We appreciate your willingness to work through these issues with us as we conduct this test.

The reason the city directories are crashing is More than 100 records per image. It would happen on the other sets given the right number of records in an image. I’m disappointed that no one found out in the several weeks this project lived “In-house” only. It really was (and still is) stuck in the “in processing” section of the dashboard, just waiting for someone notice; has been there for weeks.

The reason the directories are “badly” keyed is that the test data was pulled from early on. When the rules were different. Mainly that spouses were not keyed (and ads were). In short you can expect the vast majority of these to be missing spouses. Which works out to about 30-40% of the records. These indices would have been acceptable, and preferred when originally submitted. But not now.
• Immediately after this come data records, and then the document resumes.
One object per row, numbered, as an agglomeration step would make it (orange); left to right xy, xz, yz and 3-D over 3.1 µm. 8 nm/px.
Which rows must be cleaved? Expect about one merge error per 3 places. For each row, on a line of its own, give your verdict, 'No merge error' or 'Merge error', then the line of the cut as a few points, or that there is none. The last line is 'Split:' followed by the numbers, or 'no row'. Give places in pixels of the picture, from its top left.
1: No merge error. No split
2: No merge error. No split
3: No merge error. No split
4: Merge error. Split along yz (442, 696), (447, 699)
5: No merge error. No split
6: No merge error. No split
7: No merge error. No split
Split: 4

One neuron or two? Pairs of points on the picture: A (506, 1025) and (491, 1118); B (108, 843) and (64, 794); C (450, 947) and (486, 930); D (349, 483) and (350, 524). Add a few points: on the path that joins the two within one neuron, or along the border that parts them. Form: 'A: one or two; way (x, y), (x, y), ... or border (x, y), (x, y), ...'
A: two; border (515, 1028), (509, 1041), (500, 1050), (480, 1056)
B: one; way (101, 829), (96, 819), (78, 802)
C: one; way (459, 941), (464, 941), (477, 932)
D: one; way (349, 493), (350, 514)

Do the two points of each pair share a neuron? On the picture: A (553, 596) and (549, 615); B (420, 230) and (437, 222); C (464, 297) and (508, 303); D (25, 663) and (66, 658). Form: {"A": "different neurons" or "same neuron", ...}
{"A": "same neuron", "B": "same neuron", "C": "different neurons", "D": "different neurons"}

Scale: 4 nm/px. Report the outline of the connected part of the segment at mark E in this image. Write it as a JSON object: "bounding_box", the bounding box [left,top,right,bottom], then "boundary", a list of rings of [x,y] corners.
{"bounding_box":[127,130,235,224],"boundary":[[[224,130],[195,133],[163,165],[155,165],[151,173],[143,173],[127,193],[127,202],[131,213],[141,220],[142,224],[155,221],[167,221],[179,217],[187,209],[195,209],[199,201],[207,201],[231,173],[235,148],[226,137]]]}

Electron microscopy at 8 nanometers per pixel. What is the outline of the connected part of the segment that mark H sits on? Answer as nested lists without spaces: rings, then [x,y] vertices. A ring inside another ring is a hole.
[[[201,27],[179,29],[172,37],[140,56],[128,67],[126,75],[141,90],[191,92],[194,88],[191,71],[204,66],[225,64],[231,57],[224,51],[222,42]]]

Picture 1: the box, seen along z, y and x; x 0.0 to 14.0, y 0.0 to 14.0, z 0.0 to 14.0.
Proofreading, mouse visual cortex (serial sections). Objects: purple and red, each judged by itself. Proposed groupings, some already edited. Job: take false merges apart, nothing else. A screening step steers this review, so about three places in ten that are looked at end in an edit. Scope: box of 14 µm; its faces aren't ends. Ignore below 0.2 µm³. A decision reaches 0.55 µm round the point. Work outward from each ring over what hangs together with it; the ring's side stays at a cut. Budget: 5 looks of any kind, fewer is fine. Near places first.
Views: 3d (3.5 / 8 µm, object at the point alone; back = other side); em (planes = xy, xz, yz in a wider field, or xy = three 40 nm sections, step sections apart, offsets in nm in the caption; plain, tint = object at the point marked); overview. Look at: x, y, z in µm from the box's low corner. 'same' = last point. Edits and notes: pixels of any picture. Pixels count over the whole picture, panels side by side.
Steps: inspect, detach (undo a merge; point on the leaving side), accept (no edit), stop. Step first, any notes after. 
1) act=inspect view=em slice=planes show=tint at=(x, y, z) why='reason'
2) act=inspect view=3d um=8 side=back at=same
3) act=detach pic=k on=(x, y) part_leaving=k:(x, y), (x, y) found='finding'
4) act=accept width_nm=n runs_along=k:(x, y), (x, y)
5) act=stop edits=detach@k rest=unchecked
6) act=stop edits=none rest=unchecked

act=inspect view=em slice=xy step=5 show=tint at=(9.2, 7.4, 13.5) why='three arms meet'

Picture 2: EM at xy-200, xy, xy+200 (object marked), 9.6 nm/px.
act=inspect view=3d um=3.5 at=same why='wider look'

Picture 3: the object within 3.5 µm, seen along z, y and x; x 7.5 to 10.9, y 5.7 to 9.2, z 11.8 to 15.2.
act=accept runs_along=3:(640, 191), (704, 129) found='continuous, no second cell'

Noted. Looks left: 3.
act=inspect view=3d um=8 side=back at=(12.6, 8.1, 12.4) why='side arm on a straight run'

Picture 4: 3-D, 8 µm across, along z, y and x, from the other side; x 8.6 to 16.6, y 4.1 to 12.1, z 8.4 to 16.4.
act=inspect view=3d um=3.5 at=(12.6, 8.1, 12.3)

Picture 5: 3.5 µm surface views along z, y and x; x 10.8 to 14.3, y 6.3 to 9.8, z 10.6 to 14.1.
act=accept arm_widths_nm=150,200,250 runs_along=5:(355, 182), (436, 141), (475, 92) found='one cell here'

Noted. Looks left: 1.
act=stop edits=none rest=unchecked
The silver lining: we have an opportunity to add back spouses in a section that was missing them. The tarnish on the silver lining is this is either going to mean a lot of work in Review mode, or a lot of rejects, and 100% rekeys.

When they fix the tool, its slightly less overall work to add the spouses. However, I feel that rejection is also perfectly acceptable for these.

Further disappointed that this was either not tested with the update (1.1.0.69) Or that, if it was, that the release of said update was not postponed pending resolution of this quite serious issue.

Every time you push the new version, a small group has problems with it. And a flood of support calls. So why go through it twice in rapid succession?

I too have found a lot of keyed records where only the name has been entered for Pennysylvania Immigration records. Obviously some lazy person who is trying to get their number of keyed records higher the easy slovenly way. About time there was feedback to such keyers. Name and shame them.
If the new method of arbitration is introduced I will not take part

I find the new system may actually improve the accuracy of arbitrating, as it requires me to look at each section, which ensures I don’t miss anything. With the previous system, it can be a little too easy for some people to miss errors, especially when both keyers make the same error, and the system doesn’t flag it. With the new system, nothing is in the final box until you actually put it there, so things can’t just slip through.

I am opposed to the simple review.

It is sometimes helpful to have a “second opinion.” And one of the two usually has the correct entry, so keying is not required. There would be no one to correct my keying, which isn’t too serious with the occasional entry but could become a problem if many fields have to be keyed.

I have my keying tool set to review every record, so the new system would change nothing there.

Please don’t change from the arbitrated 2-keyer system.

The only cases were this is doable are typed documents with only a single record. I have been arbitrating post returns and this would be a nightmare. Comparing the two keyers is a very useful tool to insure all the names are entered. And then there is the spelling problem with handwritten records.

I’m thinking the practical limit will be under 10 records per image. I’ve rarely found a city directory with zero missing records. Even with excellent keyers, it’s just too easy to miss one record in 70 or so.

I do not understand why they re-released the Jacksonville project before they fixed the tool. What’s been going on at WAP lately?!